◆ PROBLEM DESCRIPTION
Pull every line of the entries that has the word "sencilla".

◆ RECORDS FOR THIS EXERCISE
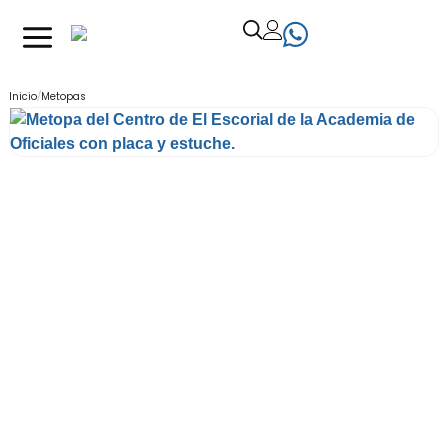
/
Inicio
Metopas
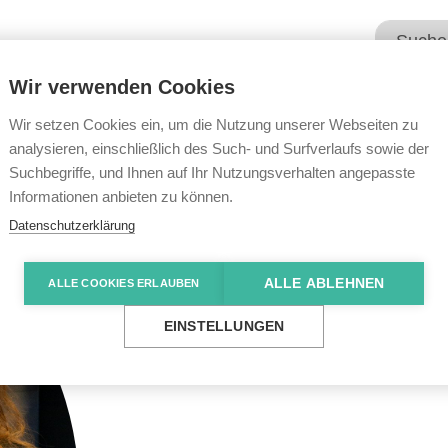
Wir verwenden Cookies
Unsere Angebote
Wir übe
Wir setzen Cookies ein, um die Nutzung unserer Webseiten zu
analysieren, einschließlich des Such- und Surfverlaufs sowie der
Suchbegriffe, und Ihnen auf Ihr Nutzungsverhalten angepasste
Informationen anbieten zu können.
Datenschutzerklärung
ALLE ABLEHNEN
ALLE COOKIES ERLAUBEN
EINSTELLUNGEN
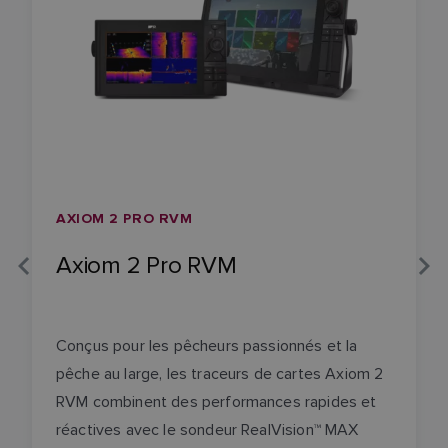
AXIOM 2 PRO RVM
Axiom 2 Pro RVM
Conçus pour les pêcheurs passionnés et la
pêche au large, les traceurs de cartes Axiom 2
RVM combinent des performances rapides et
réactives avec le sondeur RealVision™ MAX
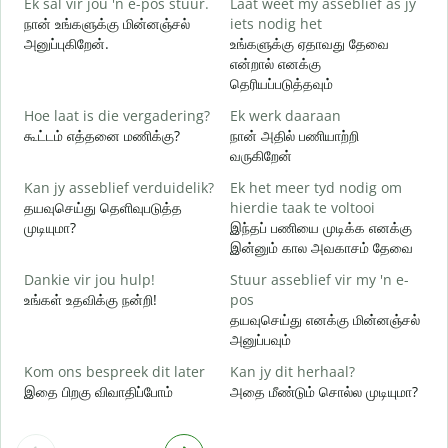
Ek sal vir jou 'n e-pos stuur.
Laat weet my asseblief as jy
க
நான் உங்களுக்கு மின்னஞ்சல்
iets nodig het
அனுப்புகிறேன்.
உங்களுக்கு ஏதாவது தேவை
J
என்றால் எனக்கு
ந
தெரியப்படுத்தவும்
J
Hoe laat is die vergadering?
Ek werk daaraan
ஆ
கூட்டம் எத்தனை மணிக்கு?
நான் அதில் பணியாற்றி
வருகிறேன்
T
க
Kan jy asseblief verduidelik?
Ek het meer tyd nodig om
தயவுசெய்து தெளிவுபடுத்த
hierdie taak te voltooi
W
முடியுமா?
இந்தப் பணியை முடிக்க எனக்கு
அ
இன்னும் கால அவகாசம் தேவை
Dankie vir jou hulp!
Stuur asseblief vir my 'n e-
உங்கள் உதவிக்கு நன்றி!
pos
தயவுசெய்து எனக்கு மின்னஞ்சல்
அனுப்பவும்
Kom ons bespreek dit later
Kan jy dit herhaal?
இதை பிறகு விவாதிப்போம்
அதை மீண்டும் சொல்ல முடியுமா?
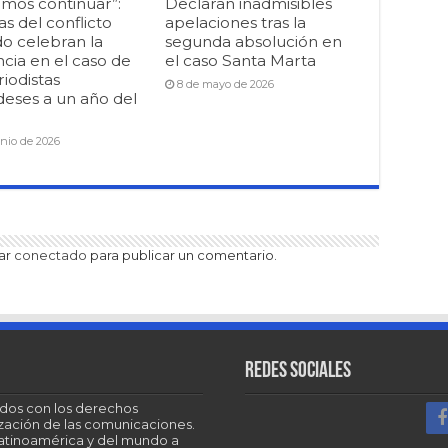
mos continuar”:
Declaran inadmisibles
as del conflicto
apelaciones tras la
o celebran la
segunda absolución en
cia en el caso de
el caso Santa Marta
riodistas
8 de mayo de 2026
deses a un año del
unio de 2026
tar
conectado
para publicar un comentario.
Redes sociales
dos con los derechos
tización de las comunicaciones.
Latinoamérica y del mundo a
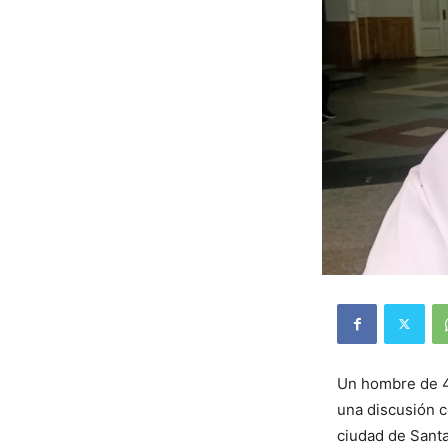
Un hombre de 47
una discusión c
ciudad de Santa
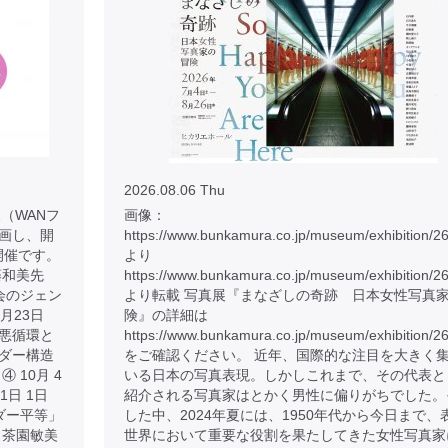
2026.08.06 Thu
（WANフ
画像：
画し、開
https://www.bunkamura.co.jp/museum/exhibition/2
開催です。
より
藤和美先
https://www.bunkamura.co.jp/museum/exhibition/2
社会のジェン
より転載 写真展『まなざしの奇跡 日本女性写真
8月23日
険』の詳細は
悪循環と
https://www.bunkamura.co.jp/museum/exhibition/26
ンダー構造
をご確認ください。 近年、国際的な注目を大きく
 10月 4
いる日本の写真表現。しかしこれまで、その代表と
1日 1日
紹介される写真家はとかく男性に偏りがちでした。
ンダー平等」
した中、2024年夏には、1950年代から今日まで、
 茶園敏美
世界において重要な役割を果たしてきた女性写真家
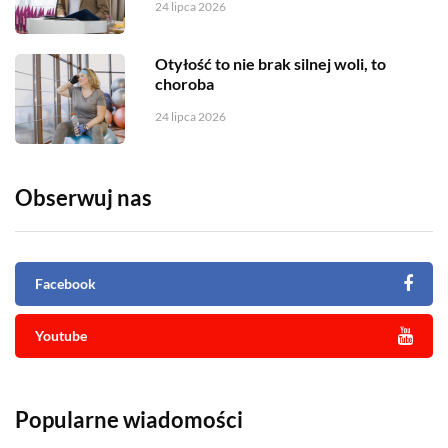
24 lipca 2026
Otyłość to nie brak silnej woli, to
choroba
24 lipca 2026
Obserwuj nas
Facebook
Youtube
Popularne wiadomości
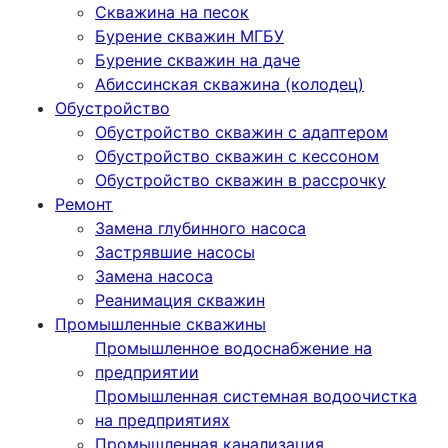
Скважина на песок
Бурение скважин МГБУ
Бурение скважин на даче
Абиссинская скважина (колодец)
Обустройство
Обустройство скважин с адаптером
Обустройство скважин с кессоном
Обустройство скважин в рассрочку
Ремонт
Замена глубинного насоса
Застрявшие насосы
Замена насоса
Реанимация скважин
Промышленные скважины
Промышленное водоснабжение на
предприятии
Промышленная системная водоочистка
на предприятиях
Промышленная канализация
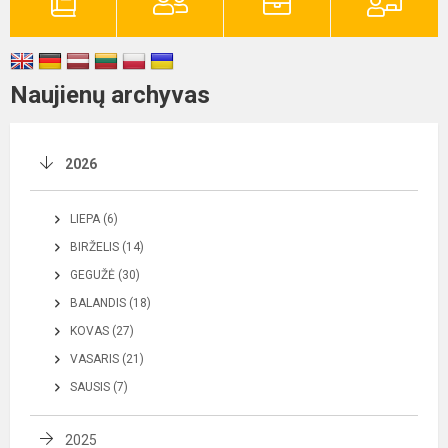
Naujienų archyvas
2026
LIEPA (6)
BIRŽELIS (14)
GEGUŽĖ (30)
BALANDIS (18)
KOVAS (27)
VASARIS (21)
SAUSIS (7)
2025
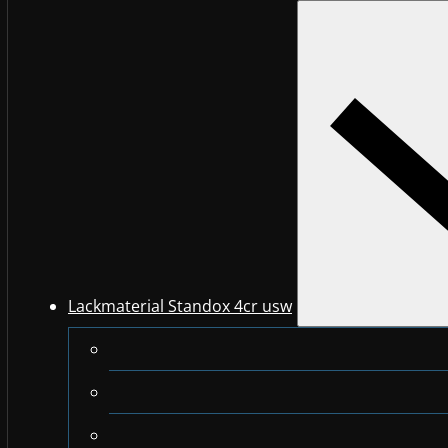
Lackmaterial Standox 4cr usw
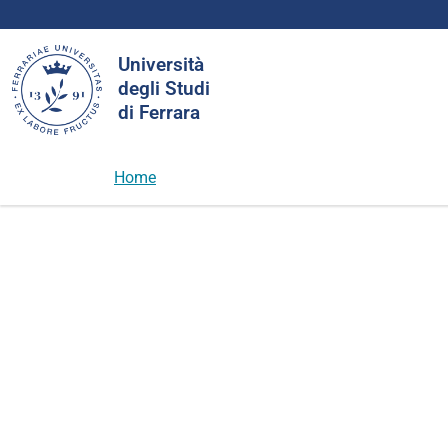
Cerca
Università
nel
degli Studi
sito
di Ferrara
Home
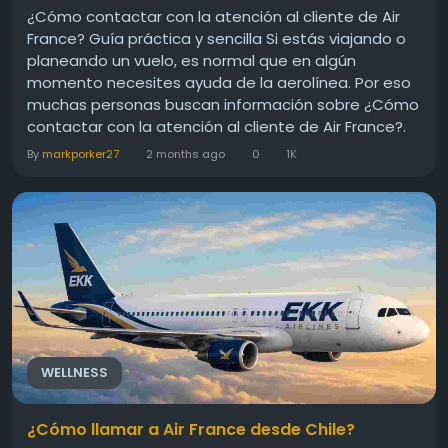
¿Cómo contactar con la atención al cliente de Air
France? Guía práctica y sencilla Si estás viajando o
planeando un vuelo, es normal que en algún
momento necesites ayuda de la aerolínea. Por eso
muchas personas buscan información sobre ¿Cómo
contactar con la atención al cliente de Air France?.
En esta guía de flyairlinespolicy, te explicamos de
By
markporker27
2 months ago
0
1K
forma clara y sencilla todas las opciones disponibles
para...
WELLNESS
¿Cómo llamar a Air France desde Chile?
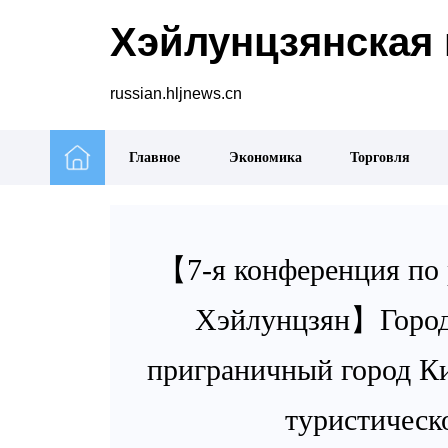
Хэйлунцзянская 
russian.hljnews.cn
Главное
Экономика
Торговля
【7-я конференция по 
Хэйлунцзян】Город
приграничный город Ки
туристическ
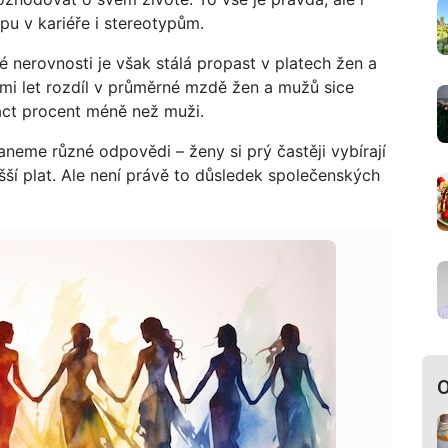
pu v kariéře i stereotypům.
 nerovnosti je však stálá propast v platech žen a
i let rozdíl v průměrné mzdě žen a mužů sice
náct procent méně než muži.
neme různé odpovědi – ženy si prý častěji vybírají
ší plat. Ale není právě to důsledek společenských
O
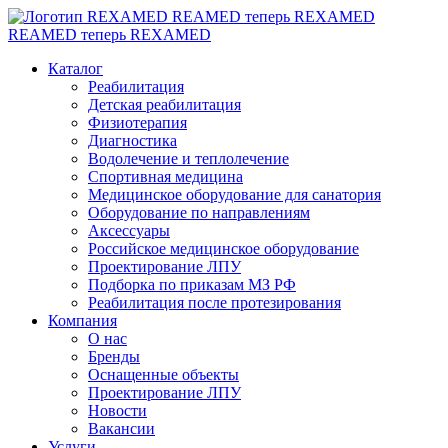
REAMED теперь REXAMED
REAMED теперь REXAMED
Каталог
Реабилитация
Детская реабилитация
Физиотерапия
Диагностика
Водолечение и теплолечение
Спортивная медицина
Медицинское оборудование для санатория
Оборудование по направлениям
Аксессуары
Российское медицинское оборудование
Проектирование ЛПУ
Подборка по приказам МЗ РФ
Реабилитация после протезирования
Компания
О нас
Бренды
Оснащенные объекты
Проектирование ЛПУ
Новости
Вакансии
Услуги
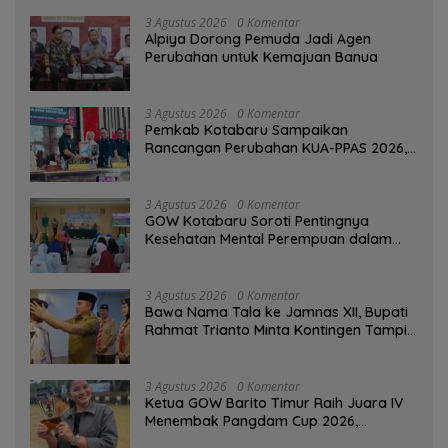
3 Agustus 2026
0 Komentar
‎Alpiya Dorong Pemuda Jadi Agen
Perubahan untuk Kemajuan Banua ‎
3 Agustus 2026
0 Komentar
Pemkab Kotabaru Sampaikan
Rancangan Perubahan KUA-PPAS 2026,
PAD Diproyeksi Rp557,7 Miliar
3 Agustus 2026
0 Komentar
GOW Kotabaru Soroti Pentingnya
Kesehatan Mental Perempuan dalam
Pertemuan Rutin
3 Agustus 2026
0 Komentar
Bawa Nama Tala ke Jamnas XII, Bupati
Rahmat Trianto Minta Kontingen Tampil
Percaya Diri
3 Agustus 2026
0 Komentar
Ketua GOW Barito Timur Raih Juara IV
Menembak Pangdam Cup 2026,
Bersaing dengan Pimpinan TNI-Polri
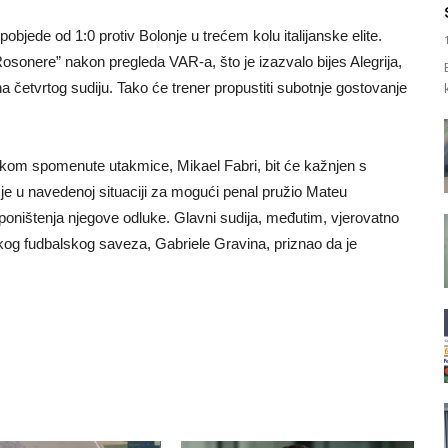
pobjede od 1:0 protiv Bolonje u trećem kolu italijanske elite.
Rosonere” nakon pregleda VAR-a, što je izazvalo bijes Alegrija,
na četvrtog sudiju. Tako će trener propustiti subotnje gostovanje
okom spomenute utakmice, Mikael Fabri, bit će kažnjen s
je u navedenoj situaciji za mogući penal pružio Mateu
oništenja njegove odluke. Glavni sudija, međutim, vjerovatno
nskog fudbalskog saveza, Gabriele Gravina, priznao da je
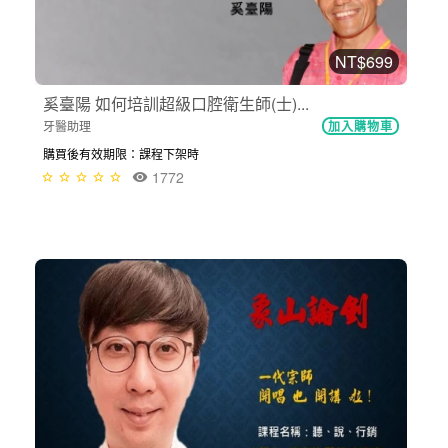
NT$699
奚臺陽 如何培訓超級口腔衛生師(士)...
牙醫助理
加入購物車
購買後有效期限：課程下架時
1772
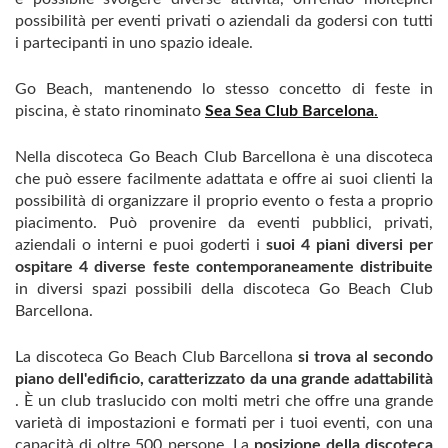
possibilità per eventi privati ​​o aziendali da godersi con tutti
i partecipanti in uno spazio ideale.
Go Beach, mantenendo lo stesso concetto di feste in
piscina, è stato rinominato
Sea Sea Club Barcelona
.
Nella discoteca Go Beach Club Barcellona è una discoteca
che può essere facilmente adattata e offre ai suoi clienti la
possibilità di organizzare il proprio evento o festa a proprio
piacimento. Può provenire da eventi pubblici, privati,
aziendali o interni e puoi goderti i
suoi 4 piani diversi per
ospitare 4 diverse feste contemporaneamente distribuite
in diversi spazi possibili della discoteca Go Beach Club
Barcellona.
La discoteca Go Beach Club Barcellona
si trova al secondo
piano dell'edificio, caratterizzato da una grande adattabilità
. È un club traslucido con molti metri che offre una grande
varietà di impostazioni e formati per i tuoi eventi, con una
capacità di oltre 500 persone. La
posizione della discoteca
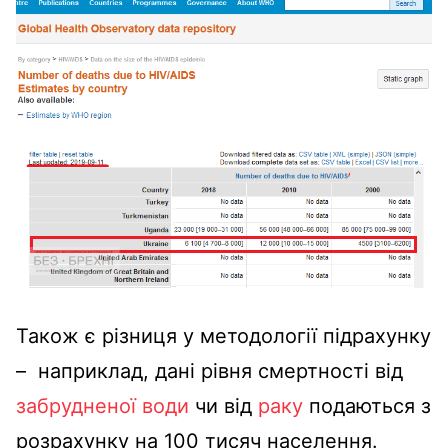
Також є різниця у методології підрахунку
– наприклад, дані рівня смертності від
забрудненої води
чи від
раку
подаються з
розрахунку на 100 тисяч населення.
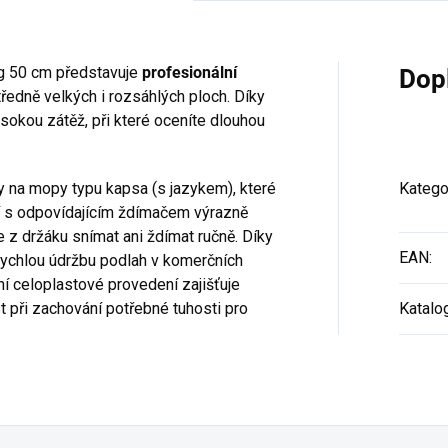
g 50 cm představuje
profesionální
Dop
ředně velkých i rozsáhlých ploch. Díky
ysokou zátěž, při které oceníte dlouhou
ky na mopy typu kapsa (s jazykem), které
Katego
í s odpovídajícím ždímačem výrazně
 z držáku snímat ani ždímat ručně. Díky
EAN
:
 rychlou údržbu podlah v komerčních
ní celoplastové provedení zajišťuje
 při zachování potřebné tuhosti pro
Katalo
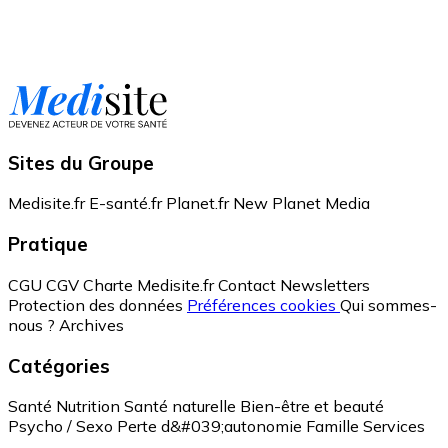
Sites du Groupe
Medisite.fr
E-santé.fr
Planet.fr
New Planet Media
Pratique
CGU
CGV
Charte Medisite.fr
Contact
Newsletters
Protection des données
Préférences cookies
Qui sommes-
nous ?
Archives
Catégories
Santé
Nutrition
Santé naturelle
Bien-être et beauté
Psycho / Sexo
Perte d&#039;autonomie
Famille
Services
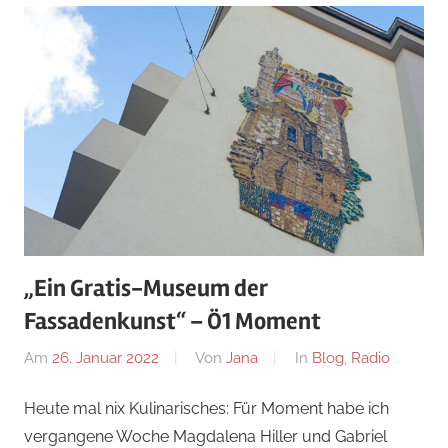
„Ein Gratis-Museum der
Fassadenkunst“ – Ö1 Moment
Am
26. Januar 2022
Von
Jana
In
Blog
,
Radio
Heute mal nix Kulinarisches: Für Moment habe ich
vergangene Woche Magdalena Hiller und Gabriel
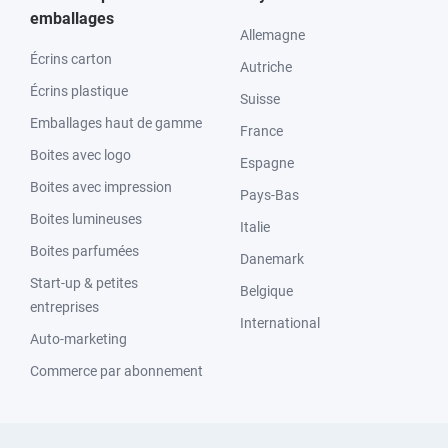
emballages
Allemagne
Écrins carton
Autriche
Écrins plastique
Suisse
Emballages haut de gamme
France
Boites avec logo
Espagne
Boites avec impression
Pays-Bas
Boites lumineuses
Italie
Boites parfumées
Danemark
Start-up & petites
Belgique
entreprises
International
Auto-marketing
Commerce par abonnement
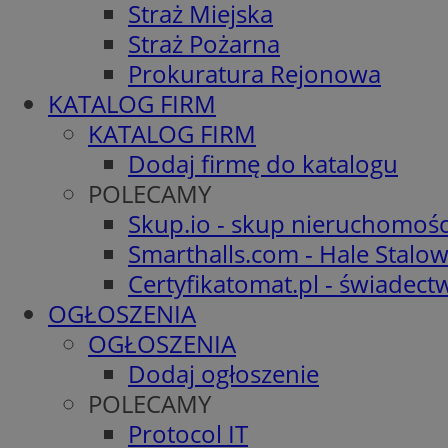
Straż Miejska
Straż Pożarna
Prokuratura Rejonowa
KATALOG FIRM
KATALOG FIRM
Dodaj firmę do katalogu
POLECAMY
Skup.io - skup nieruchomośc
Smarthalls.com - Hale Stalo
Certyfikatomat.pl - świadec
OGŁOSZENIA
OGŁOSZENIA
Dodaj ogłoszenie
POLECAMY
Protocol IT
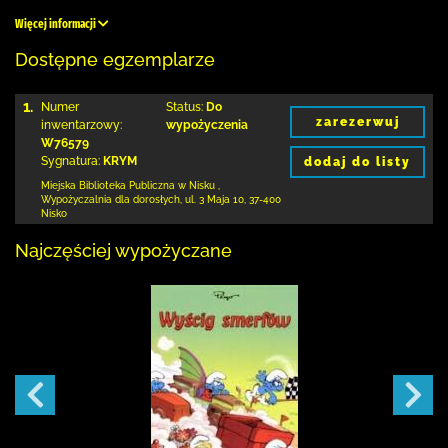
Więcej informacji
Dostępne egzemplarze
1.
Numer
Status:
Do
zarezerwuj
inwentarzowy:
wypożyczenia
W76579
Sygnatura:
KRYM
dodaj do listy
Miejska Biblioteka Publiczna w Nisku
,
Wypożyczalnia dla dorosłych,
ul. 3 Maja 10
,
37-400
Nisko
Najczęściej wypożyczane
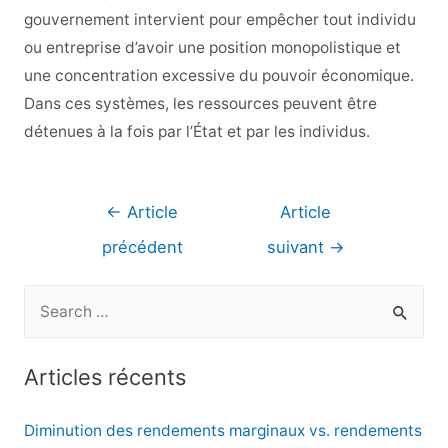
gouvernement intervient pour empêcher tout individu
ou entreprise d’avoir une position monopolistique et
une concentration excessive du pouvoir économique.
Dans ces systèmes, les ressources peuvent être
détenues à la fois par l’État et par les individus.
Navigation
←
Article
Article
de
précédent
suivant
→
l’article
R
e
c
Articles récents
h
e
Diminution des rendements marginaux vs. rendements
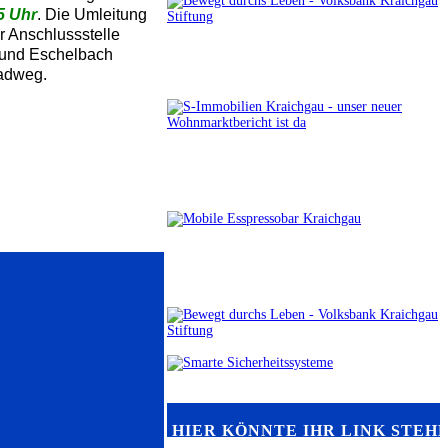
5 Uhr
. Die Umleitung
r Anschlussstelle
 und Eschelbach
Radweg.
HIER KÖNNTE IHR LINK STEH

◆ REPLY
France? Guía práctica y sencilla Si estás viajando o
forma clara y sencilla todas las opciones disponibles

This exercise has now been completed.